▶ _DATA SHOWN_
------------------------------------------------------------------------
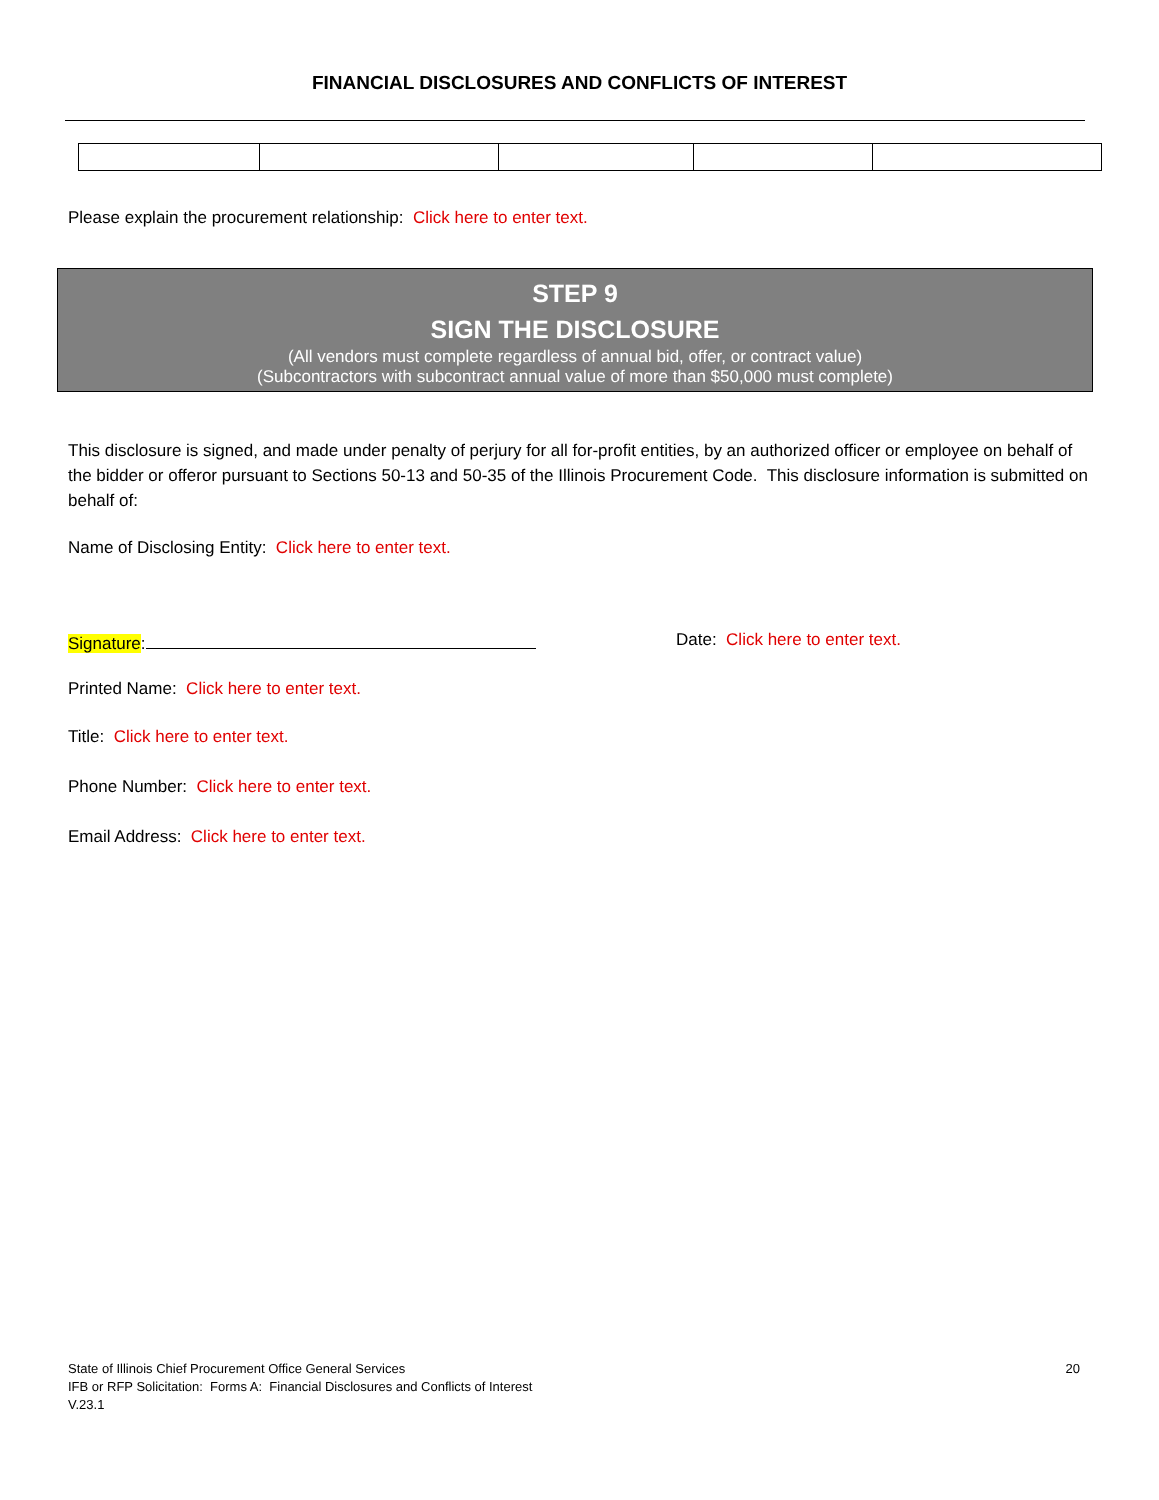FINANCIAL DISCLOSURES AND CONFLICTS OF INTEREST
Please explain the procurement relationship: Click here to enter text.
STEP 9
SIGN THE DISCLOSURE
(All vendors must complete regardless of annual bid, offer, or contract value)
(Subcontractors with subcontract annual value of more than $50,000 must complete)
This disclosure is signed, and made under penalty of perjury for all for-profit entities, by an authorized officer or employee on behalf of the bidder or offeror pursuant to Sections 50-13 and 50-35 of the Illinois Procurement Code. This disclosure information is submitted on behalf of:
Name of Disclosing Entity: Click here to enter text.
Signature: Date: Click here to enter text.
Printed Name: Click here to enter text.
Title: Click here to enter text.
Phone Number: Click here to enter text.
Email Address: Click here to enter text.
State of Illinois Chief Procurement Office General Services 20
IFB or RFP Solicitation: Forms A: Financial Disclosures and Conflicts of Interest
V.23.1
------------------------------------------------------------------------
▶ _TASK REQUIREMENTS_
Give the entries above again, exactly as written and free of images.

▶ _ANSWER BOX_
FINANCIAL DISCLOSURES AND CONFLICTS OF INTEREST
Please explain the procurement relationship: Click here to enter text.
STEP 9
SIGN THE DISCLOSURE
(All vendors must complete regardless of annual bid, offer, or contract value)
(Subcontractors with subcontract annual value of more than $50,000 must complete)
This disclosure is signed, and made under penalty of perjury for all for-profit entities, by an authorized officer or employee on behalf of the bidder or offeror pursuant to Sections 50-13 and 50-35 of the Illinois Procurement Code. This disclosure information is submitted on behalf of:
Name of Disclosing Entity: Click here to enter text.
Signature: Date: Click here to enter text.
Printed Name: Click here to enter text.
Title: Click here to enter text.
Phone Number: Click here to enter text.
Email Address: Click here to enter text.
State of Illinois Chief Procurement Office General Services 20
IFB or RFP Solicitation: Forms A: Financial Disclosures and Conflicts of Interest
V.23.1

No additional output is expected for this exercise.